Perkara Hukum dan Etika Sosial
Sejumlah ayat dalam Surat Al-Baqarah turun untuk mengatasi situasi hukum dan etika sosial yang muncul dalam masyarakat Muslim Madinah. Termasuk di antaranya adalah hukum-hukum pernikahan, perceraian, hukuman bagi pencuri, dan berbagai aspek lainnya yang membutuhkan panduan hukum dan etika Islam.
Masalah Keuangan dan Perdagangan
Surat Al-Baqarah juga turun untuk memberikan pedoman terkait keuangan dan perdagangan kepada umat Islam. Beberapa ayat memberikan petunjuk mengenai riba, transaksi perdagangan, dan kewajiban sedekah, yang mencerminkan tatanan ekonomi Islam.
Dengan demikian, Surat Al-Baqarah turun sebagai respons terhadap berbagai peristiwa dan kebutuhan masyarakat Muslim pada saat itu. Ayat-ayatnya memberikan panduan moral, etika, hukum, dan pedoman kehidupan sehari-hari, menciptakan landasan ajaran Islam yang komprehensif bagi umatnya.
Kapan turunnya surat Al Baqarah?
Surat Al-Baqarah turun secara bertahap di Madinah, sebagian besar pada awal tahun Hijriah. Proses penurunan ini mencakup periode waktu yang relatif panjang, dan tidak ada tanggal yang spesifik yang dapat diidentifikasi untuk seluruh surat tersebut. Namun, ayat-ayat Surat Al-Baqarah diturunkan pada masa permulaan kediaman Nabi Muhammad SAW di Madinah, setelah peristiwa Hijrah dari Makkah.

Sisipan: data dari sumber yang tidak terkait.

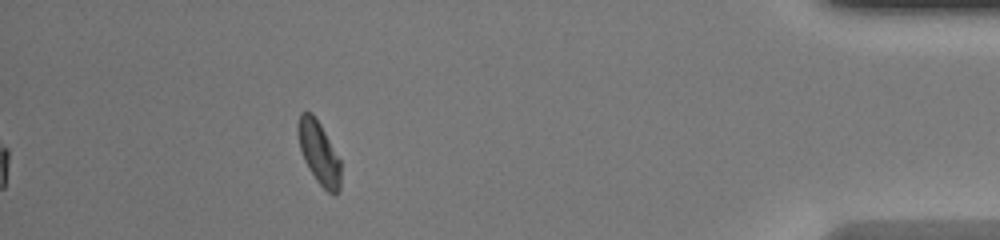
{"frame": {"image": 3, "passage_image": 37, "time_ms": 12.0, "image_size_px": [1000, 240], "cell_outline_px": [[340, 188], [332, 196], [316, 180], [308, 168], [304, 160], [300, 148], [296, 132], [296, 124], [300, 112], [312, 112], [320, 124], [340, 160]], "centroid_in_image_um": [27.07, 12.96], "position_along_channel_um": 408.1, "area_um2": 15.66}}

Surat Al-Baqarah adalah surat ke-2 dalam Al-Qur’an. Surat ini terdiri dari 286 ayat, 6.221 kata, dan 25.500 huruf dan tergolong surah Madaniyah. Surat ini merupakan surat dengan jumlah ayat terbanyak dalam Al-Qur’an.
Asbabun nuzul (sebab-sebab diturunkannya), Surat Al-Baqarah turun secara bertahap selama sembilan tahun. Nama Al Baqarah (sapi betina), diambil dari kisah yang dibicarakan dalam ayat 61--71 tentang penyembelihan seekor sapi.

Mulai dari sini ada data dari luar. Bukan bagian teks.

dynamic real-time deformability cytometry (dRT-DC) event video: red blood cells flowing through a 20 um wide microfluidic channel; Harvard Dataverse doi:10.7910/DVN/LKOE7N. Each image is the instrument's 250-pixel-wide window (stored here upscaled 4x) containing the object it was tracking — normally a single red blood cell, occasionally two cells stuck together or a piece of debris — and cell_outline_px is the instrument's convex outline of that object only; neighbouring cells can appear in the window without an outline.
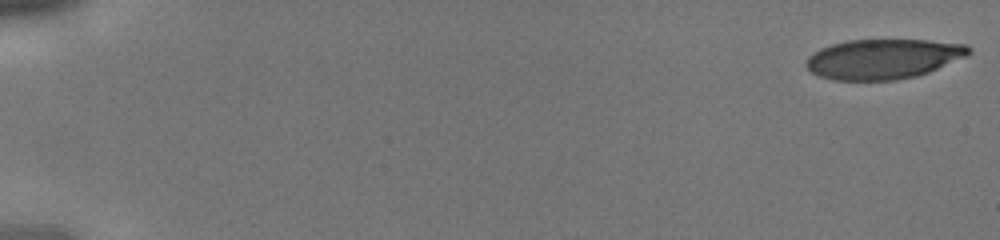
{"species": "human", "species_latin": "Homo sapiens", "temperature_condition": "cold", "stored_images_in_passage": 43, "camera_frame_rate_fps": 3000, "um_per_image_px": 0.085, "donor": {"sex": "male"}, "frame": {"image": 1, "passage_image": 1, "time_ms": 0.0, "image_size_px": [1000, 240], "cell_outline_px": [[972, 52], [968, 56], [928, 72], [916, 76], [896, 80], [832, 80], [820, 76], [812, 72], [804, 64], [804, 60], [808, 56], [820, 48], [832, 44], [848, 40], [928, 40], [968, 44], [972, 48]], "centroid_in_image_um": [75.09, 5.0], "position_along_channel_um": 9.9, "area_um2": 38.09}}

Sebagian besar surat tersebut diturunkan untuk memberikan bimbingan, hukum, dan prinsip-prinsip kehidupan kepada umat Islam di Madinah, serta untuk menanggapi berbagai situasi dan pertanyaan yang muncul dalam masyarakat Muslim pada saat itu. Meskipun tidak ada tanggal pasti yang diberikan untuk penurunan seluruh surat, kontennya memberikan pandangan mendalam terhadap perkembangan masyarakat Muslim Madinah pada masa tersebut.